Type out every entry again, character for character.

-- Opening Marker --

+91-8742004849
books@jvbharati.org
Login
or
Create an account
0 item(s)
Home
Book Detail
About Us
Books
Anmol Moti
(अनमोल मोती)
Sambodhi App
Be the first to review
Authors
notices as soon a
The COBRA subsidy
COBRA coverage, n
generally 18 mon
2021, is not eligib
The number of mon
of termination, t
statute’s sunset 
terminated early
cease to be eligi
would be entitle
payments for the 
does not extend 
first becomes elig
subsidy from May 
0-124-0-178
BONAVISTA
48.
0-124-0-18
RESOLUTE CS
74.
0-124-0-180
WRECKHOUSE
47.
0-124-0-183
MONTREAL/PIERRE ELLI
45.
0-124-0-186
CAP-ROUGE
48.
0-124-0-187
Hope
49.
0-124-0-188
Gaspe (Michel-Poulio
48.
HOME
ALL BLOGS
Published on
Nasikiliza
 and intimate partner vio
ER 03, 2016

-- Closing Marker --

RESULT FOR THIS EXERCISE
+91-8742004849
books@jvbharati.org
Login
or
Create an account
0 item(s)
Home
Book Detail
About Us
Books
Anmol Moti
(अनमोल मोती)
Sambodhi App
Be the first to review
Authors
notices as soon a
The COBRA subsidy
COBRA coverage, n
generally 18 mon
2021, is not eligib
The number of mon
of termination, t
statute’s sunset 
terminated early
cease to be eligi
would be entitle
payments for the 
does not extend 
first becomes elig
subsidy from May 
0-124-0-178
BONAVISTA
48.
0-124-0-18
RESOLUTE CS
74.
0-124-0-180
WRECKHOUSE
47.
0-124-0-183
MONTREAL/PIERRE ELLI
45.
0-124-0-186
CAP-ROUGE
48.
0-124-0-187
Hope
49.
0-124-0-188
Gaspe (Michel-Poulio
48.
HOME
ALL BLOGS
Published on
Nasikiliza
 and intimate partner vio
ER 03, 2016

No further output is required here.